Numa “tentativa merdosa” de conquistar o coração dos pais-dos-meninos-que-não-querem-seus-meninos-a-jogar-Bideojogos, o Mário Superior procurou demonstrar ser uma entidade sempre disposta a contribuir para o bem no mundo. Com esse objectivo em mente, foi a seu bem entender tomar a iniciativa de embarcar na missão mais nobre possível para um personagem de fantasia: salvar a América – não os países sub-desenvolvidos ou sujeitos a atentados, mas sim o grande responsável pela maioria das guerras no planeta… bem jogado, amigos!

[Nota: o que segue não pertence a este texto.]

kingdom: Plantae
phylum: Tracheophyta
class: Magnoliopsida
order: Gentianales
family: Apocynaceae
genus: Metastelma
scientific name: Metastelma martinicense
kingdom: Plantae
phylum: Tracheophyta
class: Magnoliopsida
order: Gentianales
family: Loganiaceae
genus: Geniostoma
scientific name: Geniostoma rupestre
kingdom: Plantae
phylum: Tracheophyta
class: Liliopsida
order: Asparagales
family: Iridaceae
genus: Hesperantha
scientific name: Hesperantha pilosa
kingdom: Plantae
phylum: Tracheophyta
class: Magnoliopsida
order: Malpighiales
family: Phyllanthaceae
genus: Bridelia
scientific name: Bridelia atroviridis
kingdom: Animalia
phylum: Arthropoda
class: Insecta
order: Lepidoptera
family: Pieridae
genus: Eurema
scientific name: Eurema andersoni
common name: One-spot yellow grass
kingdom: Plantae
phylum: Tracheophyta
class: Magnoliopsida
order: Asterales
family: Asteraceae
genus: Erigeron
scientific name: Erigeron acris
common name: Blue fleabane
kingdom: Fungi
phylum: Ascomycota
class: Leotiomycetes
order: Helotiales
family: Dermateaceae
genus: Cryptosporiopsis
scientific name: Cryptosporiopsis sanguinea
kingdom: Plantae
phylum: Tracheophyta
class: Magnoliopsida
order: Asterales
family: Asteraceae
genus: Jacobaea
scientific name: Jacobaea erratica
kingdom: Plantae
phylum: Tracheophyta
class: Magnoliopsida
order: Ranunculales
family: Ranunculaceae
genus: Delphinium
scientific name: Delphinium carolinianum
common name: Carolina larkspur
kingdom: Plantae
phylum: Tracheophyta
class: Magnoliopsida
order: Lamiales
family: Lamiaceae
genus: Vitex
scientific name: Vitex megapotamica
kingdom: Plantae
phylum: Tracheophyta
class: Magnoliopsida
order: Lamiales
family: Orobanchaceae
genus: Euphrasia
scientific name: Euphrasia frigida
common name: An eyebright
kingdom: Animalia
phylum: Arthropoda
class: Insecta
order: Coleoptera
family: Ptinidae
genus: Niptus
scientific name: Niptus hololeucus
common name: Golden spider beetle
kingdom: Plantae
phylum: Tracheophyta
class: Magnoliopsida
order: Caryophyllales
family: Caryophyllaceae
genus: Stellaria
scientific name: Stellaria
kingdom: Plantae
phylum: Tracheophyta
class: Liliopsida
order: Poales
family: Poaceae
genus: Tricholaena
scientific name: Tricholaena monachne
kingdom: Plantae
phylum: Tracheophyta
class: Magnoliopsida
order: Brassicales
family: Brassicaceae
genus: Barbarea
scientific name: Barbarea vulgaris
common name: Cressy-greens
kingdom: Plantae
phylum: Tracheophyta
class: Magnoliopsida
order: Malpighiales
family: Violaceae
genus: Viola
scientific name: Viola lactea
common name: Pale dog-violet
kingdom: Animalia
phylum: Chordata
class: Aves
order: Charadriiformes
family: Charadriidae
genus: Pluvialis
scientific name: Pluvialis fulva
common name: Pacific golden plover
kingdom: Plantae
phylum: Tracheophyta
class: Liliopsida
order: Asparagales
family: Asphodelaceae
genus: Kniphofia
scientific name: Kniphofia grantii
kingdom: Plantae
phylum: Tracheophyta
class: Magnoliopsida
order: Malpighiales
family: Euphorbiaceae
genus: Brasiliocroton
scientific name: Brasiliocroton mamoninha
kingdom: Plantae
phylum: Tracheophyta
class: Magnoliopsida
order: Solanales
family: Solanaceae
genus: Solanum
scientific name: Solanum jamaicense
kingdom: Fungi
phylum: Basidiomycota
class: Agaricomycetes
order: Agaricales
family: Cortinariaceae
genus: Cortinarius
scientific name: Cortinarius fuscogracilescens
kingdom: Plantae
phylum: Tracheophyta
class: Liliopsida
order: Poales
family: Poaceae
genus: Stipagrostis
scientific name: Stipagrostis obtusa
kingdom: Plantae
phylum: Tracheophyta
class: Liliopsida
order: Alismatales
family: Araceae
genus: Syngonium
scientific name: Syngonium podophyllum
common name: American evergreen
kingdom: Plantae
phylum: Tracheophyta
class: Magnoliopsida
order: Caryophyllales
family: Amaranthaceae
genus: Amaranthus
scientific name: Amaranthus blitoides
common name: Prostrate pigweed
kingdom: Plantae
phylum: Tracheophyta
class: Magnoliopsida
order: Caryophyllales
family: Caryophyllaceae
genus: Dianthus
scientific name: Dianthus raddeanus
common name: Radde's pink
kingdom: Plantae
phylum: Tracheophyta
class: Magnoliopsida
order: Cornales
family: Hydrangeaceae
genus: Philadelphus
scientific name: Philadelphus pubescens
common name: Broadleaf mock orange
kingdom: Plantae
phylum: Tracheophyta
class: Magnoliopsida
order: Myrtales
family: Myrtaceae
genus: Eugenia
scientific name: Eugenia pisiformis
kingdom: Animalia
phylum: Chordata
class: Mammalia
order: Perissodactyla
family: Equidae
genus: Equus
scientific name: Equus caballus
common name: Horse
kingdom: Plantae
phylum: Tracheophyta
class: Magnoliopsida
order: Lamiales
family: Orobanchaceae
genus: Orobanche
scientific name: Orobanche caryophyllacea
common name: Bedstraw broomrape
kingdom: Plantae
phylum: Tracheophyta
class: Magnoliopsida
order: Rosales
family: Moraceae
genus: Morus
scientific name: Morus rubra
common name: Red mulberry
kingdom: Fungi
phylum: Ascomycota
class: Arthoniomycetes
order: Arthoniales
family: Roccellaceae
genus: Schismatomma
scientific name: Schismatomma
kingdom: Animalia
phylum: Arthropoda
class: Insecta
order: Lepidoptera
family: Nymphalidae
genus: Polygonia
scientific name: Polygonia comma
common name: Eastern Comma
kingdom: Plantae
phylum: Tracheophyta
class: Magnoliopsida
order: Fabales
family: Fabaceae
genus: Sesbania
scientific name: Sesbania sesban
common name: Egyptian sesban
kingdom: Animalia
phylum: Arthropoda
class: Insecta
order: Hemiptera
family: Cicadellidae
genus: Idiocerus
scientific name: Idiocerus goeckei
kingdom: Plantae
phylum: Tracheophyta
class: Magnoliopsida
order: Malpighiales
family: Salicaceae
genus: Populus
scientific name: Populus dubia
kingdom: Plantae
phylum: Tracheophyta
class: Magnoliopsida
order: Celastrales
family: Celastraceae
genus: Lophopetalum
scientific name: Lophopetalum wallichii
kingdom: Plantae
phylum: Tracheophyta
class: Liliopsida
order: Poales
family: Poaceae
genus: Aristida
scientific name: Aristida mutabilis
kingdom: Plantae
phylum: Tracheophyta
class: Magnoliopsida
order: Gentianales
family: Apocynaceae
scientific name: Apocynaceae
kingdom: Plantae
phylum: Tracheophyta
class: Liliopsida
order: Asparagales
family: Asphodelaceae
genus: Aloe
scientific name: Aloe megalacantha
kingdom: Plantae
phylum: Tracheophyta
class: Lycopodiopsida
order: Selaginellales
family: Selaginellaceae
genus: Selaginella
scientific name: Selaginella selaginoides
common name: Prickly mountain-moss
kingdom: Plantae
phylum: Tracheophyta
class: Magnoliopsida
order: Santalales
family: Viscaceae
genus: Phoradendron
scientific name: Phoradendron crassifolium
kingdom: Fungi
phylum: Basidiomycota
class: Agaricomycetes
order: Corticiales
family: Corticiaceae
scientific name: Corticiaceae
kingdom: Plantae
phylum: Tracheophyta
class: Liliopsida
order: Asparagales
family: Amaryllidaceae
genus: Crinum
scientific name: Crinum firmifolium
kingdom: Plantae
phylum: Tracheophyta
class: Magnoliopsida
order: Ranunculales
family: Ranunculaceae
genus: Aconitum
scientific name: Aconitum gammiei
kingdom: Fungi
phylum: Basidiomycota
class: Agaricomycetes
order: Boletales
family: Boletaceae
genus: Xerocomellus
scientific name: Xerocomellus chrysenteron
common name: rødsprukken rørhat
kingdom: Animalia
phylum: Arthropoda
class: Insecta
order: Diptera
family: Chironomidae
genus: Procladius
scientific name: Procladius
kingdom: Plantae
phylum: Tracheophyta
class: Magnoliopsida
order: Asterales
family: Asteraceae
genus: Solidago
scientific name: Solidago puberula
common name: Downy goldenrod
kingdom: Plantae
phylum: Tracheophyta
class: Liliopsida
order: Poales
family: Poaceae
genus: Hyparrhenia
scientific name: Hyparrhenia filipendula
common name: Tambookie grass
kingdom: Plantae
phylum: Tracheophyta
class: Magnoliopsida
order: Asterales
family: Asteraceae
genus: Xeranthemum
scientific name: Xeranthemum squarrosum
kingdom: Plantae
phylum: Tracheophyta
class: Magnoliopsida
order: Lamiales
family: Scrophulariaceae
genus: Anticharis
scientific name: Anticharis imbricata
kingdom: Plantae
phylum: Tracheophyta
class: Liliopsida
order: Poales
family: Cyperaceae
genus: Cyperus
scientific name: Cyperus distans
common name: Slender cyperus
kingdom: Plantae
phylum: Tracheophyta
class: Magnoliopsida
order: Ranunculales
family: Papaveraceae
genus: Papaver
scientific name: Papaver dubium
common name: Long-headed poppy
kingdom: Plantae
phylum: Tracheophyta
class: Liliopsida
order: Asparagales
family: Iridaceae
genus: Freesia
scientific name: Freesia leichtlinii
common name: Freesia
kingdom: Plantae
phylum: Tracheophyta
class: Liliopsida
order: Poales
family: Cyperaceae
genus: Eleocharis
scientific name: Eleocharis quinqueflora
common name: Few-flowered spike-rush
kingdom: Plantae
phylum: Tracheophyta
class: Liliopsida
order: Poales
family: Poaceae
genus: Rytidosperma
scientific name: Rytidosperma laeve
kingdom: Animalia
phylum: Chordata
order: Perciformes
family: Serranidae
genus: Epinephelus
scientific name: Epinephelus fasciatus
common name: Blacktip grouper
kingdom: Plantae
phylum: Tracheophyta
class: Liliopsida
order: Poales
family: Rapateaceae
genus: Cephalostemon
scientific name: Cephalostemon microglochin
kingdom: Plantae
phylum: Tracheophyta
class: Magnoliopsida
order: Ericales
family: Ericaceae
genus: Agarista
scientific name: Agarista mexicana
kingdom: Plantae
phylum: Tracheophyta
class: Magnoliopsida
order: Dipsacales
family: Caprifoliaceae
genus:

– “But America’s in the real world”… meh, who cares? —
Neste vídeo, descoberto num sítio algures por nenhures, há-que tolerar as animações medíocres para serem descobertos factos deBeras peculiares:
- América = E.U.A. – quem ser Brasil?
- Aos 16 anos, as meninas amadurecem e passam a preocupar-se com com temas politico-sociais: em crianças reinavam fantásticos castelos de princesas Disney, e agora desejam conquistar a América;
- Os irmãos martelo eram aqui conhecidos como “Smash Bros.”… mera coincidência? Sim, proBaBelmente!
- O presidente não sabe nadar — nem falar, como o Link… — e hesita em sair de sua cadeira ou em remover seu telefone… um resultado simbólico da fusão entre culturas Ocidentais e Nipónicas;
– “This is Duh-LICIOUS!” –
- Afogar Casa Branca = Afogar América;
- Uma transformação do Mario em sapo envolve um número musical ao nível do Crazy Frog — ainda bem que as capacidades sonoras da NES eram limitadas!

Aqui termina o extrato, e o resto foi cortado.